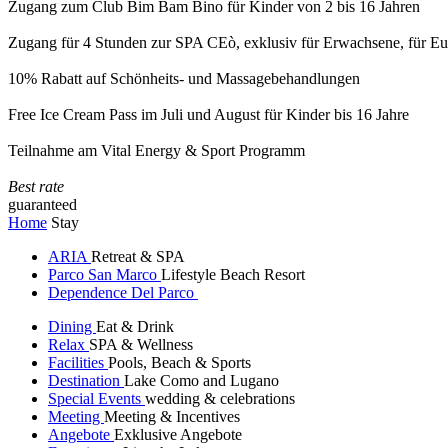
Zugang zum Club Bim Bam Bino für Kinder von 2 bis 16 Jahren
Zugang für 4 Stunden zur SPA CEò, exklusiv für Erwachsene, für Eur
10% Rabatt auf Schönheits- und Massagebehandlungen
Free Ice Cream Pass im Juli und August für Kinder bis 16 Jahre
Teilnahme am Vital Energy & Sport Programm
Best rate
guaranteed
Home
Stay
ARIA
Retreat & SPA
Parco San Marco
Lifestyle Beach Resort
Dependence Del Parco
Dining
Eat & Drink
Relax
SPA & Wellness
Facilities
Pools, Beach & Sports
Destination
Lake Como and Lugano
Special Events
wedding & celebrations
Meeting
Meeting & Incentives
Angebote
Exklusive Angebote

→ Directive
Could you write out, word for word and line by line, the text that was read from each of the records above, leaving the pictures out of your answer?

→ Output of the task
Zugang zum Club Bim Bam Bino für Kinder von 2 bis 16 Jahren
Zugang für 4 Stunden zur SPA CEò, exklusiv für Erwachsene, für Eur
10% Rabatt auf Schönheits- und Massagebehandlungen
Free Ice Cream Pass im Juli und August für Kinder bis 16 Jahre
Teilnahme am Vital Energy & Sport Programm
Best rate
guaranteed
Home
Stay
ARIA
Retreat & SPA
Parco San Marco
Lifestyle Beach Resort
Dependence Del Parco
Dining
Eat & Drink
Relax
SPA & Wellness
Facilities
Pools, Beach & Sports
Destination
Lake Como and Lugano
Special Events
wedding & celebrations
Meeting
Meeting & Incentives
Angebote
Exklusive Angebote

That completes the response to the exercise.